• _What you will do_: Convert the lines below, from the line containing "pose: elev=123.5 azim=63.3" through the line containing "Dot at: (314, 303)", inclusive, into a JSON list of strings with one string per line, leaving out blank lines. Include no other lines.

— START OF Dataset —

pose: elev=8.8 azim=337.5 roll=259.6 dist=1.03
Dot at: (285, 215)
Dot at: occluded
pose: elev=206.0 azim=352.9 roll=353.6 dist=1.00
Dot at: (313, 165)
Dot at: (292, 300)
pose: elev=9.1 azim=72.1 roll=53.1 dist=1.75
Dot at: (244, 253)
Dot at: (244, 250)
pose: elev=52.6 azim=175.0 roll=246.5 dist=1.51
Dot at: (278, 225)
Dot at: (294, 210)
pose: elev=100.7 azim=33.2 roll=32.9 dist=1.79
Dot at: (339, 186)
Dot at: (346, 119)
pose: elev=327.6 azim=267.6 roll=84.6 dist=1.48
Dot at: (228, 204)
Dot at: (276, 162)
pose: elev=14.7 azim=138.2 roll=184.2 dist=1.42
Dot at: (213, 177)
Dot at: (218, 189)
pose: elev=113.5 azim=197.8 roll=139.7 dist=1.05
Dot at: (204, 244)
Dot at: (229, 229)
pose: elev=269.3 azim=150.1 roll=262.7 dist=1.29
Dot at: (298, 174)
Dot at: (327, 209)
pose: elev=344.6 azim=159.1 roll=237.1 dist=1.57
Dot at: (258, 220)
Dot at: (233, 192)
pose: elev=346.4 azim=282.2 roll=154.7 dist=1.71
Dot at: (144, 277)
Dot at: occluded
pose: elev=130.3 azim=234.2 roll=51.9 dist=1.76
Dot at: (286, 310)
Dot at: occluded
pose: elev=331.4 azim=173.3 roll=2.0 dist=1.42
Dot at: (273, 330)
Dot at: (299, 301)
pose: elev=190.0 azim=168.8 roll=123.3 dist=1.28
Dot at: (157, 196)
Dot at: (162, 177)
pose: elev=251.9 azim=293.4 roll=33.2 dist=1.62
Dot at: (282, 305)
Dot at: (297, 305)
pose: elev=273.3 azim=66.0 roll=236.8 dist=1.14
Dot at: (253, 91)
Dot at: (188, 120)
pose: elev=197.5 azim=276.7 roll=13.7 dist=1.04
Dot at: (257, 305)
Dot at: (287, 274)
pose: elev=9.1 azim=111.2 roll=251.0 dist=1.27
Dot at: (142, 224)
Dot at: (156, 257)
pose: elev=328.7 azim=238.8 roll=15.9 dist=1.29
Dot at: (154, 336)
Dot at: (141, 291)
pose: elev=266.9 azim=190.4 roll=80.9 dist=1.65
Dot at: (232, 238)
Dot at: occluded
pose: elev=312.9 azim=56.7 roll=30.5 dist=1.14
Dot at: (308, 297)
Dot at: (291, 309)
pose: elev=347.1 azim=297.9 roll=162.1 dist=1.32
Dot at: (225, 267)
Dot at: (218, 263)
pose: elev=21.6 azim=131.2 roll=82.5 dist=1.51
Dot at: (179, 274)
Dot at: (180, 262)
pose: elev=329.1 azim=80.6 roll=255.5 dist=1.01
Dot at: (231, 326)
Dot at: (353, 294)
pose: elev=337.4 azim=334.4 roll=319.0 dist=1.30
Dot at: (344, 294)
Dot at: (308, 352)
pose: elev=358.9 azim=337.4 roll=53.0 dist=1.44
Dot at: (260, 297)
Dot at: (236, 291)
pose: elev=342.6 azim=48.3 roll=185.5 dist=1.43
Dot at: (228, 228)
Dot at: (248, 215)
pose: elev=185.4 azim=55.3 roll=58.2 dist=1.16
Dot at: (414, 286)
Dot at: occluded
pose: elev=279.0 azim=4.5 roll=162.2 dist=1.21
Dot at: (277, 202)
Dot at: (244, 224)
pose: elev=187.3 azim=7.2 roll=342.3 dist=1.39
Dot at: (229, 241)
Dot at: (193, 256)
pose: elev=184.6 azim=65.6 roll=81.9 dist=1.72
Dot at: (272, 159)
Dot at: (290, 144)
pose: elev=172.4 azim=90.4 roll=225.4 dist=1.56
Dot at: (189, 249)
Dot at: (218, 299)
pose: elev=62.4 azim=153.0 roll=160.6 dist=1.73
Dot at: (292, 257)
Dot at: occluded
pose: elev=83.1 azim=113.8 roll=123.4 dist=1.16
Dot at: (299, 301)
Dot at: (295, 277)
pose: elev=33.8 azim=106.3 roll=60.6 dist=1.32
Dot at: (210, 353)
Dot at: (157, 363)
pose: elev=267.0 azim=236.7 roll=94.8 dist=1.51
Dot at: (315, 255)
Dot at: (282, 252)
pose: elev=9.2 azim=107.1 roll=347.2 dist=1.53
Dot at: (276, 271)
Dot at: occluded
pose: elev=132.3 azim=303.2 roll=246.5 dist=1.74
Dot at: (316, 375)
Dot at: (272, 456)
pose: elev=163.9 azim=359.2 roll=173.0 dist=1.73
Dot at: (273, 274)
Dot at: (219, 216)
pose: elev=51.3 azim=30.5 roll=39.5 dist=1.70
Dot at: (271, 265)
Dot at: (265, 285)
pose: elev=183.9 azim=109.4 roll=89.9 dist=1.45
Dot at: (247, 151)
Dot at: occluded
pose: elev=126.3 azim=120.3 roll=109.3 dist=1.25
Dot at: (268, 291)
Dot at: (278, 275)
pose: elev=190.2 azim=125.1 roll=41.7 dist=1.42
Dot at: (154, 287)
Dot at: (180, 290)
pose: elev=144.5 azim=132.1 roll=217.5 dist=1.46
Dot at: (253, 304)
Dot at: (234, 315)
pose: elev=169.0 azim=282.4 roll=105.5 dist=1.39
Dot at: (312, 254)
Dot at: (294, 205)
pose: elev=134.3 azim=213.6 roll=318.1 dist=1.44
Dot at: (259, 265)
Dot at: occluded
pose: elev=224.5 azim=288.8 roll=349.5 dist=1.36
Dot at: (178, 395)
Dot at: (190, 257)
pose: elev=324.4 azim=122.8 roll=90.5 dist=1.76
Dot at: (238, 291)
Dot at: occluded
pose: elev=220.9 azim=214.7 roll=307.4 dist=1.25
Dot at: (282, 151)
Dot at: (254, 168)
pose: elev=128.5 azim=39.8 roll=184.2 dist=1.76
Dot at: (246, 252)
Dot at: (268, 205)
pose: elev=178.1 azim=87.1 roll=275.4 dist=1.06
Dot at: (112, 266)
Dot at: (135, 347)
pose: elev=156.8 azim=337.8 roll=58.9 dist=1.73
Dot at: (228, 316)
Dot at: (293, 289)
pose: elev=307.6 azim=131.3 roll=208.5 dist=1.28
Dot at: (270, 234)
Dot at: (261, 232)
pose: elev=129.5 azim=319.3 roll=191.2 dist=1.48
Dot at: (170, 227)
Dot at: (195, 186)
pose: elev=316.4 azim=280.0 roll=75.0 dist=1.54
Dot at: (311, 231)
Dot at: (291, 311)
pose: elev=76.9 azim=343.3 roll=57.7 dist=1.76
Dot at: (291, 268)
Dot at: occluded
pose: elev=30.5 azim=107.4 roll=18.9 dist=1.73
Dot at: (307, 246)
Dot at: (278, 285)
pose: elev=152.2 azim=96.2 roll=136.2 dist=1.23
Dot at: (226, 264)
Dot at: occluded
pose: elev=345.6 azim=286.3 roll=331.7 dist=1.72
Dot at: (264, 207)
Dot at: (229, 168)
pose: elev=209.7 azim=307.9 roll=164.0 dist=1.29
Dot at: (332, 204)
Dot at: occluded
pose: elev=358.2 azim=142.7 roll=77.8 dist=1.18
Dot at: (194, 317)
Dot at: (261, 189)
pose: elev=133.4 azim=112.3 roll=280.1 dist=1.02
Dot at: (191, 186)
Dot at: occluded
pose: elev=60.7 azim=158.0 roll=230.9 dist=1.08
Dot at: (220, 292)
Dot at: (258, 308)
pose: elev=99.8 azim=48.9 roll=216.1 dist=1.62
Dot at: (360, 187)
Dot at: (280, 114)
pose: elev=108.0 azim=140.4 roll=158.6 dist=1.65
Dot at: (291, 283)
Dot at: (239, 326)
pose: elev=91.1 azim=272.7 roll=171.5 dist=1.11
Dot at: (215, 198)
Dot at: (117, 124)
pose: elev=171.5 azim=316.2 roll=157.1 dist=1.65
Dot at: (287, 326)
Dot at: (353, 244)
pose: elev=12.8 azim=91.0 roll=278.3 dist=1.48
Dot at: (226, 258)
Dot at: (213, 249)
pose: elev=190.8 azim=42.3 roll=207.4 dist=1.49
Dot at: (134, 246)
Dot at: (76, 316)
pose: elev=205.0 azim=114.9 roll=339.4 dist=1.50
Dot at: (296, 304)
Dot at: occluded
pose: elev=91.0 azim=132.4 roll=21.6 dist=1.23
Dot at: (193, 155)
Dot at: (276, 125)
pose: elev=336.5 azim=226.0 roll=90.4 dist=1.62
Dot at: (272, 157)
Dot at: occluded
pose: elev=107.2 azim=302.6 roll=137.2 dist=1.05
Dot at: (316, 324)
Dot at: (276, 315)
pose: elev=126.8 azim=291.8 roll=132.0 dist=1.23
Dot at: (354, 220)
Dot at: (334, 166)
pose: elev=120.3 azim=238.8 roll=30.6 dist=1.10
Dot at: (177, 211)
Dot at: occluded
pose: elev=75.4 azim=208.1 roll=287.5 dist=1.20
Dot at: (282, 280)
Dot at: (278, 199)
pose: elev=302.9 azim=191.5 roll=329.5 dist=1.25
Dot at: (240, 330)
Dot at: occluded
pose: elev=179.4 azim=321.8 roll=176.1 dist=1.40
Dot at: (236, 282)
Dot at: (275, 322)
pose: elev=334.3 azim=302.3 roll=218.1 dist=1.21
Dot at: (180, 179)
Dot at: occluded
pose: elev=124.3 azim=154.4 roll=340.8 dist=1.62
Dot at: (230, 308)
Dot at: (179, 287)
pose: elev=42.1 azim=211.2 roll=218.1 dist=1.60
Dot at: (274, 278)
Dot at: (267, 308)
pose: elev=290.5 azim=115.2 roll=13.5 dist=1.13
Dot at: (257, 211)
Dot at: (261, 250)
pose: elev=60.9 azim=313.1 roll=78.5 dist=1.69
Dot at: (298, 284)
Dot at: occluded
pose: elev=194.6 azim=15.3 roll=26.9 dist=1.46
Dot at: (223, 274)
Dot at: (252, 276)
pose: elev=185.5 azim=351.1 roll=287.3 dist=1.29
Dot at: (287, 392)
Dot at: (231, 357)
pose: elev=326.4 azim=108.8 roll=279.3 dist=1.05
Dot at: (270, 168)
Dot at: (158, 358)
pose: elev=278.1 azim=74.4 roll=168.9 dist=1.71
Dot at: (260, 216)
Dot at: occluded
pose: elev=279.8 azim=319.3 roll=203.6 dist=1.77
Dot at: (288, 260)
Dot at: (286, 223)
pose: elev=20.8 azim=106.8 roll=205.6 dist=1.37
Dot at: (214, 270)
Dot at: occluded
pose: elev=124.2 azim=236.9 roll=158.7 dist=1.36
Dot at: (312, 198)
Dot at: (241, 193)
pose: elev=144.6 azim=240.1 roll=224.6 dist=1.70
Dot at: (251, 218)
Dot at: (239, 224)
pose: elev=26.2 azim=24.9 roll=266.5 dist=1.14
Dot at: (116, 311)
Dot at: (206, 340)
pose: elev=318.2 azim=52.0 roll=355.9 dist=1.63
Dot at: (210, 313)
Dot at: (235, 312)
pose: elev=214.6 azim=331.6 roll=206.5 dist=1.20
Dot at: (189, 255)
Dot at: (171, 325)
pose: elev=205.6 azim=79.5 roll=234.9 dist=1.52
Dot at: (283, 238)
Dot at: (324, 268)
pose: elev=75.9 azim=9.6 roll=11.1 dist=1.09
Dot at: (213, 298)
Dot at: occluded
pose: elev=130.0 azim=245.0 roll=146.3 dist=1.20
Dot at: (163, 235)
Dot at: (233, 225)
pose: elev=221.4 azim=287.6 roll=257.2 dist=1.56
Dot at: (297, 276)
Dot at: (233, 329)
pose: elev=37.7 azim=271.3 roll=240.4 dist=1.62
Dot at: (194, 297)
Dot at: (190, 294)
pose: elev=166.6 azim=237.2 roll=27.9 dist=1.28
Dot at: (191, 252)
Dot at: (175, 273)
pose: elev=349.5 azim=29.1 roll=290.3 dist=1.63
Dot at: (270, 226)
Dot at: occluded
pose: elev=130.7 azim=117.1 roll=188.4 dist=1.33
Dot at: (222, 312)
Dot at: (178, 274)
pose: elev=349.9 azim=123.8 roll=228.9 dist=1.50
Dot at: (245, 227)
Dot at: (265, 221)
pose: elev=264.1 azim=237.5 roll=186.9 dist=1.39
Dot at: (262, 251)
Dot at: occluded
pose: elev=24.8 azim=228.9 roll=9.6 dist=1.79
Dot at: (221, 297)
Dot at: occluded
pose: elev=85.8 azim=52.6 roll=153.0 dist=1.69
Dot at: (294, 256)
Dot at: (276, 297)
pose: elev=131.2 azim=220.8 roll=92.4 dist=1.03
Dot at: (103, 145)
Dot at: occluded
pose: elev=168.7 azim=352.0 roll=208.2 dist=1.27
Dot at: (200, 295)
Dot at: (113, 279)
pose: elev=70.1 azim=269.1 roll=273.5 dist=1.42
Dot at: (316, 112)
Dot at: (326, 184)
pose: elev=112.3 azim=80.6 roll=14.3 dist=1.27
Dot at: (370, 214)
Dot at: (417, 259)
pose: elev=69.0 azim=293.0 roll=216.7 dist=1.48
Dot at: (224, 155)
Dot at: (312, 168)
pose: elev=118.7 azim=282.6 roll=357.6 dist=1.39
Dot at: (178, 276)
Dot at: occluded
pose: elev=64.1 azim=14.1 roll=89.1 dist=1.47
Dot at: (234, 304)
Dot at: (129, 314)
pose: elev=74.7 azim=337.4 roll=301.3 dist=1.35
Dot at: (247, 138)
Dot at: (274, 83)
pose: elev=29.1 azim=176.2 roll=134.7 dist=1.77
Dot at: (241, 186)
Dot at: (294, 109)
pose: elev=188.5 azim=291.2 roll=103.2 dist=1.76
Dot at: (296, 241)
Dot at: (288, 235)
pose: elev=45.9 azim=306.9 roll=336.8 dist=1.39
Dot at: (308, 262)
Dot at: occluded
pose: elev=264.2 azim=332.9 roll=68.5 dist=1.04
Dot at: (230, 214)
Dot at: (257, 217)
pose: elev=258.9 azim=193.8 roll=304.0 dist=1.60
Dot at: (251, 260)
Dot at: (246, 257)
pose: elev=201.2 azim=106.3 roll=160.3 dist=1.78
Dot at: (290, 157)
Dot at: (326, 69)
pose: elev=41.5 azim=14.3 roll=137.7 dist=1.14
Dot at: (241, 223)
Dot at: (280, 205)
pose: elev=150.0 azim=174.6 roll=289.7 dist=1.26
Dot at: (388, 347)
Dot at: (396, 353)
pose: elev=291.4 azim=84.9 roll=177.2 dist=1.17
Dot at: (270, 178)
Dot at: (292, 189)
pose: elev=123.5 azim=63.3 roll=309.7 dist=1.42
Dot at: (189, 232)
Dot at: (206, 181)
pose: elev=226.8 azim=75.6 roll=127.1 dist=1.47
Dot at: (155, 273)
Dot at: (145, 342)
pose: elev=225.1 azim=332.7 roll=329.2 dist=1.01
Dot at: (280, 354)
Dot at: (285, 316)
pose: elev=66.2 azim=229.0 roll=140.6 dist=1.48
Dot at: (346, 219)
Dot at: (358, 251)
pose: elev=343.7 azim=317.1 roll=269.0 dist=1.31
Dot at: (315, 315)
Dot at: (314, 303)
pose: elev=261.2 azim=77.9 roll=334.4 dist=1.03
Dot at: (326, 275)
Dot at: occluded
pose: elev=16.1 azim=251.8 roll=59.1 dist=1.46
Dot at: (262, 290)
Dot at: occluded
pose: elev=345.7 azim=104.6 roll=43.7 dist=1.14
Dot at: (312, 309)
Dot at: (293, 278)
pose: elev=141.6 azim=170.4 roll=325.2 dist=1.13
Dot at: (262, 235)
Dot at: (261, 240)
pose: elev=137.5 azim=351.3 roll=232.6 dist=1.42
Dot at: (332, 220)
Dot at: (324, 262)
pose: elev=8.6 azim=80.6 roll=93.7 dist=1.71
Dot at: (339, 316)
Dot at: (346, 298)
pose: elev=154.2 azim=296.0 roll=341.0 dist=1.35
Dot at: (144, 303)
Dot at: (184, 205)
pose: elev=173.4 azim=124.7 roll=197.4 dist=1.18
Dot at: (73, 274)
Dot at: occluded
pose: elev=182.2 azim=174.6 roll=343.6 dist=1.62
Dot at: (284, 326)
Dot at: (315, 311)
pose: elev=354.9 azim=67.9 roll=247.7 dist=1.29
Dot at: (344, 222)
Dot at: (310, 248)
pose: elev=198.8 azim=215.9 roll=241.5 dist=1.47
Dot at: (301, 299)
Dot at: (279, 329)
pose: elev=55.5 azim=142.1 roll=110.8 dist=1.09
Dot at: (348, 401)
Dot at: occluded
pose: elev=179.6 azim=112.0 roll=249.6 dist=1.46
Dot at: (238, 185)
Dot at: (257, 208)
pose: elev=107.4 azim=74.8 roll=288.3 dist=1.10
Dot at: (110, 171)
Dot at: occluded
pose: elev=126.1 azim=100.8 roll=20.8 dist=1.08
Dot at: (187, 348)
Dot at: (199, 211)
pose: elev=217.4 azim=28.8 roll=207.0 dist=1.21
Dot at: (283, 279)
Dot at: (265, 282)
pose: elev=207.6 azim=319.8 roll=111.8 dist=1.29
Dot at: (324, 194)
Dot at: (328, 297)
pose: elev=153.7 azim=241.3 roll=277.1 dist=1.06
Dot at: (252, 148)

— END OF Dataset —

• _Response to the task_:
[
  "pose: elev=123.5 azim=63.3 roll=309.7 dist=1.42",
  "Dot at: (189, 232)",
  "Dot at: (206, 181)",
  "pose: elev=226.8 azim=75.6 roll=127.1 dist=1.47",
  "Dot at: (155, 273)",
  "Dot at: (145, 342)",
  "pose: elev=225.1 azim=332.7 roll=329.2 dist=1.01",
  "Dot at: (280, 354)",
  "Dot at: (285, 316)",
  "pose: elev=66.2 azim=229.0 roll=140.6 dist=1.48",
  "Dot at: (346, 219)",
  "Dot at: (358, 251)",
  "pose: elev=343.7 azim=317.1 roll=269.0 dist=1.31",
  "Dot at: (315, 315)",
  "Dot at: (314, 303)"
]